Just as a great warrior was tattooed to mark his achievements in the human hunt, women were tattooed as proof of their accomplishments in weaving, dancing or singing – as well as for protective purposes. Following ritual precautions, weavers communicated with their spirit helpers before initiating a design. It was thought that this action would prevent irritating other spirits represented in a new weaving. Textile work, a hazardous undertaking recognized by the Iban as “women’s war” (kayau indu), was both socially and ritually marked by tattoo. Among the Kayan, tattoo (tedek) was hand-tapped onto the fingers of women in various patterns, although black spikes running from the knuckles to mid-digits was a fairly common design. This motif, called song irang (shoots of bamboo), expresses a connection between plant life and fertility while the anthropomorphic designs above her wrists represent protective ancestor spirits.
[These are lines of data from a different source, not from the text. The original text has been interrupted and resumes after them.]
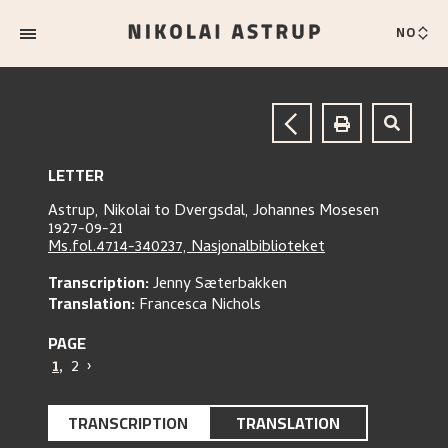
NO
LETTER
Astrup, Nikolai
to
Dvergsdal, Johannes Mosesen
1927-09-21
Ms.fol.4714-340237, Nasjonalbiblioteket
Transcription:
Jenny Sæterbakken
Translation:
Francesca Nichols
PAGE
1
,
2
›
TRANSCRIPTION
TRANSLATION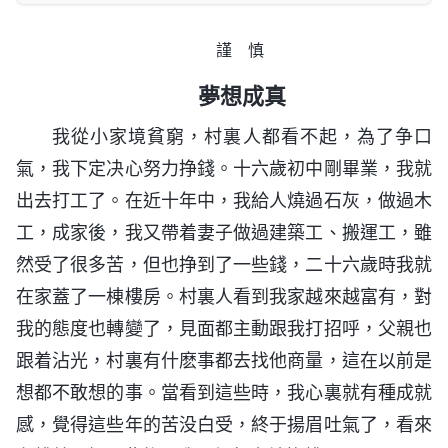
謹 慎
夢想成真
我從小家境貧窮，村裏人都看不起，為了争口
氣，我下定决心努力挣錢。十六歲初中剛畢業，我就
出去打工了。在近十年中，我給人燒過石灰，做過木
工，成家後，我又帶着妻子做過建築工、搬運工，雖
然受了很多苦，但也挣到了一些錢，二十六歲時我就
在家蓋了一棟樓房。村裏人看到我家越來越富有，對
我的態度也轉變了，見面都主動跟我打招呼，父親也
跟着沾光，村裏有什麽事都去找他商量，這在以前是
想都不敢想的事。當看到這些時，我心裏就有種成就
感，覺得這些年的苦没白受，終于揚眉吐氣了，看來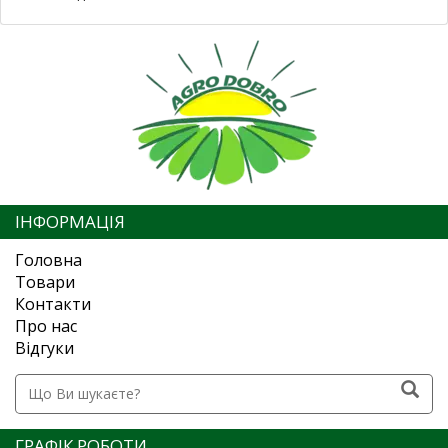
ІНФОРМАЦІЯ
Головна
Товари
Контакти
Про нас
Відгуки
ГРАФІК РОБОТИ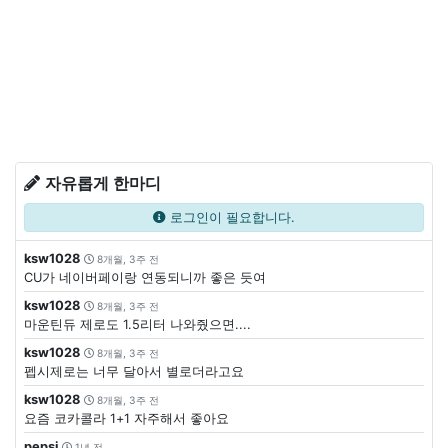
자유롭게 한마디
로그인이 필요합니다.
ksw1028
8개월, 3주 전
CU가 네이버페이랑 연동되니까 좋은 듯여
ksw1028
8개월, 3주 전
마운틴듀 제로도 1.5리터 나와줬으면....
ksw1028
8개월, 3주 전
펩시제로는 너무 달아서 별로더라고요
ksw1028
8개월, 3주 전
요즘 코카콜라 1+1 자주해서 좋아요
pepsi
1년 전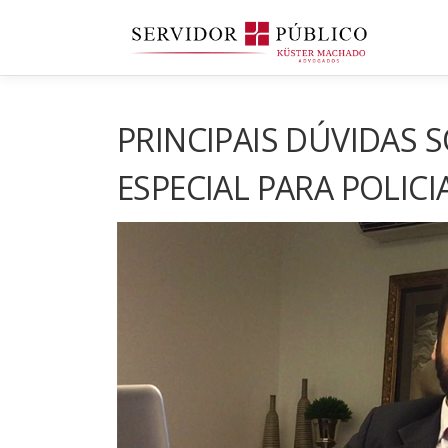
Saltar
para
conteúdo
PRINCIPAIS DÚVIDAS
ESPECIAL PARA POLICIA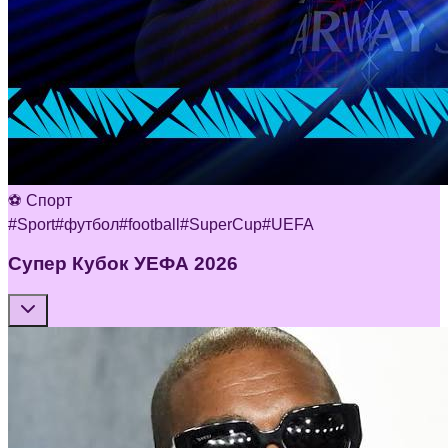
⚽ Спорт
#
Sport
#
футбол
#
football
#
SuperCup
#
UEFA
Супер Кубок УЕФА 2026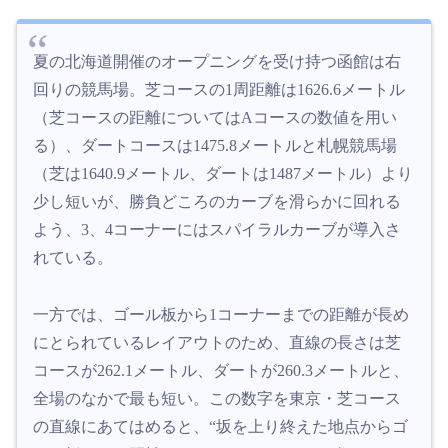
夏の北海道開催のオープニングを受け持つ函館は右
回りの競馬場。芝コースの1周距離は1626.6メートル
（芝コースの距離についてはAコースの数値を用い
る）、ダートコースは1475.8メートルと札幌競馬場
（芝は1640.9メートル、ダートは1487メートル）より
少し短いが、勝負どころのカーブを滑らかに回れる
よう、3、4コーナーにはスパイラルカーブが導入さ
れている。
一方では、ゴール板から1コーナーまでの距離が長め
にとられているレイアウトのため、直線の長さは芝
コースが262.1メートル、ダートが260.3メートルと、
全場のなかで最も短い。この数字を東京・芝コース
の直線にあてはめると、“坂を上り終えた地点からゴ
Floral imagery, symbolizing spiritual powers and relationships, permeates every facet of TRADITIONAL DAYAK TATTOO life. Plants are regarded as a major kind of living thing, sharing the same fundamental properties of life and death as humans. That is why the Iban are so meticulous with the care of their rice (padi) fields; Rice plants are believed to be the souls of ancestors and when ingested they generate physical energy which make the Iban “tough.”

A SPIRITUAL ART FORM

Dayak tattoo is a spiritual art form that merges images of humans, animals, and plants into one unit, expressing the proliferation of life and the integration of living and spiritual beings in the cosmos. Death and fertility were the primary axes around which tattoo creativity spiraled. Tattooing offered visual testimony to the refusal of Dayak individuals to accept the finality of death and assert the indestructibility of their being. By emulating the life of the gods in everyday ritual, the Dayak procured their own form of divine power that ensured the perpetuation of human life in a continuum of eternity. Therefore, tattoos were articulating symbols inscribing implicit Dayak ideologies of existence upon the living canvas of human flesh.